*Exercise*
In the patch discussion below, which HAL function does the framework call only one at a time, always from the same thread?

[libcamera-devel] [PATCH v2 1/2] android: CameraDevice: Prevent race due to concurrent HAL calls

Mon Apr 26 04:48:02 CEST 2021

Hi Laurent, thanks for the comments.

On Mon, Apr 26, 2021 at 9:30 AM Laurent Pinchart
<laurent.pinchart at ideasonboard.com> wrote:
>
> Hi Hiro,
>
> Thank you for the patch.
>
> On Fri, Apr 23, 2021 at 01:07:37PM +0900, Hirokazu Honda wrote:
> > HAL API functions might be called by different threads in Android
> > Camera HAL3 API, while process_capture_request() must be called
> > by a single thread.
>
> I'm not sure to follow you here. Do you mean that the HAL API requires
> the camera service to call process_capture_request() from a single
> thread ? Or do you mean that the libcamera HAL implementation assumes
> that all calls come from the same thread ?
>

I mean process_capture_request() only. The document says.
      * ... Only
      * one call to process_capture_request() will be made at a time by the
      * framework, and the calls will all be from the same thread.

> > Furthermore, close() and flush() can be
> > called any time. Therefore, races to variables can occur among
> > the HAL API functions.
>
> I'd like to have a bit more details about calling contexts, and record
> it in the commit message, or, actually better, in a comment at the top
> of the file, as this is very important. There's unfortunately little
> information about call contexts in the HAL documentation (camera3.h).
> Here's what I've found:
>
>      * flush() may be called concurrently to process_capture_request(), with the expectation that
>      * process_capture_request will return quickly and the request submitted in that
>      * process_capture_request call is treated like all other in-flight requests.  Due to
>      * concurrency issues, it is possible that from the HAL's point of view, a
>      * process_capture_request() call may be started after flush has been invoked but has not
>      * returned yet. If such a call happens before flush() returns, the HAL should treat the new
>      * capture request like other in-flight pending requests (see #4 below).

*Provided information*
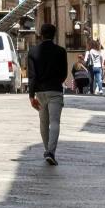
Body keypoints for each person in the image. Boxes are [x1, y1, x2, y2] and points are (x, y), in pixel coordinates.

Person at [27, 23, 70, 165]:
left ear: (40, 34)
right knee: (55, 122)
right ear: (54, 35)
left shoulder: (33, 52)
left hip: (40, 92)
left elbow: (32, 76)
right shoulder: (61, 51)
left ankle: (48, 150)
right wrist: (56, 82)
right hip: (55, 90)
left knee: (43, 122)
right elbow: (64, 74)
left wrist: (31, 96)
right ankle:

*Written answer*
process_capture_request()